Supplementary Table 12
File: Supplementary_Table_12.csv
File: Supplementary_Table_12.pdf
Description: Significant associations between relative abundance of bacterial taxa identified and body size indices identified by age-stratified analyses in MaAslin on data rarefied to 3000 reads. Associations between relative abundance of bacterial taxa and (a) height-for-age z-score, weight-for-length z-score [substituted with weight-for-height z-score at 21 months], and (b) total-body-less-head% body fat were investigated. Features with q-value <0.25 are shown.
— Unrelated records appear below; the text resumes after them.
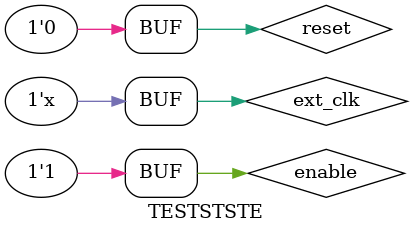
<source format=v>
`timescale 1ns / 1ps


module TESTSTSTE;

	// Inputs
	reg enable;
	reg reset;
	reg ext_clk;

	// Outputs
	wire [7:0] color;
	wire HSync;
	wire VSync;
	wire on;

	// Instantiate the Unit Under Test (UUT)
	computer uut (
		.enable(enable), 
		.reset(reset), 
		.ext_clk(ext_clk), 
		.color(color), 
		.HSync(HSync), 
		.VSync(VSync), 
		.on(on)
	);
   
   always #2 ext_clk = ~ext_clk;

	initial begin
		// Initialize Inputs
		enable = 0;
		reset = 0;
		ext_clk = 0;

		// Wait 100 ns for global reset to finish
		#100;
        
		// Add stimulus here
      enable = 1;
      

	end
      
endmodule


</source>
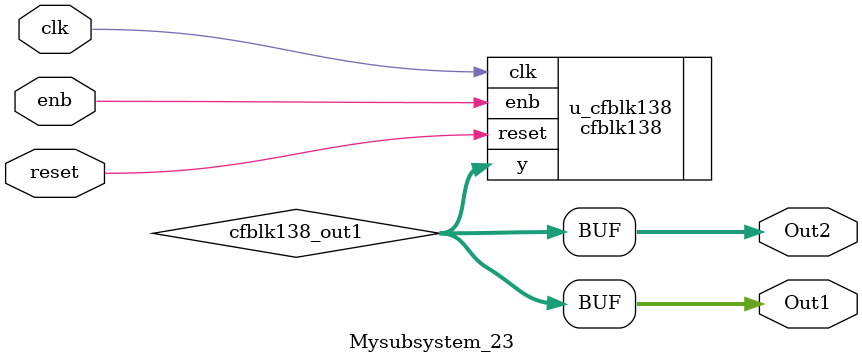
<source format=v>



`timescale 1 ns / 1 ns

module Mysubsystem_23
          (clk,
           reset,
           enb,
           Out1,
           Out2);


  input   clk;
  input   reset;
  input   enb;
  output  [7:0] Out1;  // uint8
  output  [7:0] Out2;  // uint8


  wire [7:0] cfblk138_out1;  // uint8


  cfblk138 u_cfblk138 (.clk(clk),
                       .reset(reset),
                       .enb(enb),
                       .y(cfblk138_out1)  // uint8
                       );

  assign Out1 = cfblk138_out1;

  assign Out2 = cfblk138_out1;

endmodule  // Mysubsystem_23


</source>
There were no features associated with weight-for-length z-score with q-value <0.25. SE = standard error.
Supplementary Table 13
File: Supplementary_Table_13.csv
File: Supplementary_Table_13.pdf
Description: Significant associations between relative abundance of bacterial taxa and body size indices identified by longitudinal analyses in MaAslin2. Associations between relative abundance of bacterial taxa and (a) height-for-age z-score and (b) weight-for-length z-score [substituted with weight-for-height z-score at 21 months], and total-body-less-head% body fat were investigated. Features with q-value <0.25 are shown. There were no features associated with total-body-less-head% body fat with q-value <0.25. SE = standard error.